Directions
Arrange every line of the material as one numbered list, omitting the blank lines.

Study material
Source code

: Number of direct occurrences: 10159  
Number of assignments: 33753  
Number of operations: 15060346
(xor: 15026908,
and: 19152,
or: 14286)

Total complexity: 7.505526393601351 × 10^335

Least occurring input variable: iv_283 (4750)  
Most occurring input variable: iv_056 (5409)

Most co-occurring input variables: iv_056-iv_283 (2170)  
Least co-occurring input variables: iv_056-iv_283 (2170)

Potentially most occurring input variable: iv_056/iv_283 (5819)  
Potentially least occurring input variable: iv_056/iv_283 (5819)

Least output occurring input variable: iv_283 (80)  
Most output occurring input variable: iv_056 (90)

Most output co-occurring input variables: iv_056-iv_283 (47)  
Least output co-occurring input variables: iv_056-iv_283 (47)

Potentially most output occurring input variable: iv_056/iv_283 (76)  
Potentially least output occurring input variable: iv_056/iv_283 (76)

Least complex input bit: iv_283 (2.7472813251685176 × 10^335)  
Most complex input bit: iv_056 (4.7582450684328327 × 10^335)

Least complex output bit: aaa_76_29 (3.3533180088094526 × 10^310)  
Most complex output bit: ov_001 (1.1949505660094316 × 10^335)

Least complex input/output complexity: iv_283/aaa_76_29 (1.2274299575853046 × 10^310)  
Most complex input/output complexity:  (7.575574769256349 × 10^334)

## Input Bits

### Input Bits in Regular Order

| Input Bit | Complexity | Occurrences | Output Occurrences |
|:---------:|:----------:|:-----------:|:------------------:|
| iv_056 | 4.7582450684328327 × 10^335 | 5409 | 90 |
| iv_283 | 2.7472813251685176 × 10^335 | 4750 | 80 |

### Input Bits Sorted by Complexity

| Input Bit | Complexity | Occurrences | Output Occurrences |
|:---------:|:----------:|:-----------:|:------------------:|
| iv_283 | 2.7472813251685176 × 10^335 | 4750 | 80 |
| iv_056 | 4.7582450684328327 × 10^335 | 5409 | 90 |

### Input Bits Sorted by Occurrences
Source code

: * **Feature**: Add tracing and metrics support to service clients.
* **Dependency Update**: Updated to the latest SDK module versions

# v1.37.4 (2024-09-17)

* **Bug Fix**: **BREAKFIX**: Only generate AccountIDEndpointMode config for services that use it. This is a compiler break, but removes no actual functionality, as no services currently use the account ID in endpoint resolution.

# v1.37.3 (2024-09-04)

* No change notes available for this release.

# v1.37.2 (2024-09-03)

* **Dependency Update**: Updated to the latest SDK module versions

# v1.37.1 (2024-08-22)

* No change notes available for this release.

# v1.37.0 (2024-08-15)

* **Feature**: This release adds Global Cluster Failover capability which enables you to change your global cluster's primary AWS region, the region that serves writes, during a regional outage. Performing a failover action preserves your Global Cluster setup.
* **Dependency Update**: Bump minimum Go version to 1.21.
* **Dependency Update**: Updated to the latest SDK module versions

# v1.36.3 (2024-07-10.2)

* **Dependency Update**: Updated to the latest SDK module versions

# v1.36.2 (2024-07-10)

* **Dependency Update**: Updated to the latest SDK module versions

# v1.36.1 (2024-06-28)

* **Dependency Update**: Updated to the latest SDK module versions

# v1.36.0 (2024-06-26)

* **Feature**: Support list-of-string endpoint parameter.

Response to the exercise
1. Source code
2. : Number of direct occurrences: 10159  
3. Number of assignments: 33753  
4. Number of operations: 15060346
5. (xor: 15026908,
6. and: 19152,
7. or: 14286)
8. Total complexity: 7.505526393601351 × 10^335
9. Least occurring input variable: iv_283 (4750)  
10. Most occurring input variable: iv_056 (5409)
11. Most co-occurring input variables: iv_056-iv_283 (2170)  
12. Least co-occurring input variables: iv_056-iv_283 (2170)
13. Potentially most occurring input variable: iv_056/iv_283 (5819)  
14. Potentially least occurring input variable: iv_056/iv_283 (5819)
15. Least output occurring input variable: iv_283 (80)  
16. Most output occurring input variable: iv_056 (90)
17. Most output co-occurring input variables: iv_056-iv_283 (47)  
18. Least output co-occurring input variables: iv_056-iv_283 (47)
19. Potentially most output occurring input variable: iv_056/iv_283 (76)  
20. Potentially least output occurring input variable: iv_056/iv_283 (76)
21. Least complex input bit: iv_283 (2.7472813251685176 × 10^335)  
22. Most complex input bit: iv_056 (4.7582450684328327 × 10^335)
23. Least complex output bit: aaa_76_29 (3.3533180088094526 × 10^310)  
24. Most complex output bit: ov_001 (1.1949505660094316 × 10^335)
25. Least complex input/output complexity: iv_283/aaa_76_29 (1.2274299575853046 × 10^310)  
26. Most complex input/output complexity:  (7.575574769256349 × 10^334)
27. ## Input Bits
28. ### Input Bits in Regular Order
29. | Input Bit | Complexity | Occurrences | Output Occurrences |
30. |:---------:|:----------:|:-----------:|:------------------:|
31. | iv_056 | 4.7582450684328327 × 10^335 | 5409 | 90 |
32. | iv_283 | 2.7472813251685176 × 10^335 | 4750 | 80 |
33. ### Input Bits Sorted by Complexity
34. | Input Bit | Complexity | Occurrences | Output Occurrences |
35. |:---------:|:----------:|:-----------:|:------------------:|
36. | iv_283 | 2.7472813251685176 × 10^335 | 4750 | 80 |
37. | iv_056 | 4.7582450684328327 × 10^335 | 5409 | 90 |
38. ### Input Bits Sorted by Occurrences
39. Source code
40. : * **Feature**: Add tracing and metrics support to service clients.
41. * **Dependency Update**: Updated to the latest SDK module versions
42. # v1.37.4 (2024-09-17)
43. * **Bug Fix**: **BREAKFIX**: Only generate AccountIDEndpointMode config for services that use it. This is a compiler break, but removes no actual functionality, as no services currently use the account ID in endpoint resolution.
44. # v1.37.3 (2024-09-04)
45. * No change notes available for this release.
46. # v1.37.2 (2024-09-03)
47. * **Dependency Update**: Updated to the latest SDK module versions
48. # v1.37.1 (2024-08-22)
49. * No change notes available for this release.
50. # v1.37.0 (2024-08-15)
51. * **Feature**: This release adds Global Cluster Failover capability which enables you to change your global cluster's primary AWS region, the region that serves writes, during a regional outage. Performing a failover action preserves your Global Cluster setup.
52. * **Dependency Update**: Bump minimum Go version to 1.21.
53. * **Dependency Update**: Updated to the latest SDK module versions
54. # v1.36.3 (2024-07-10.2)
55. * **Dependency Update**: Updated to the latest SDK module versions
56. # v1.36.2 (2024-07-10)
57. * **Dependency Update**: Updated to the latest SDK module versions
58. # v1.36.1 (2024-06-28)
59. * **Dependency Update**: Updated to the latest SDK module versions
60. # v1.36.0 (2024-06-26)
61. * **Feature**: Support list-of-string endpoint parameter.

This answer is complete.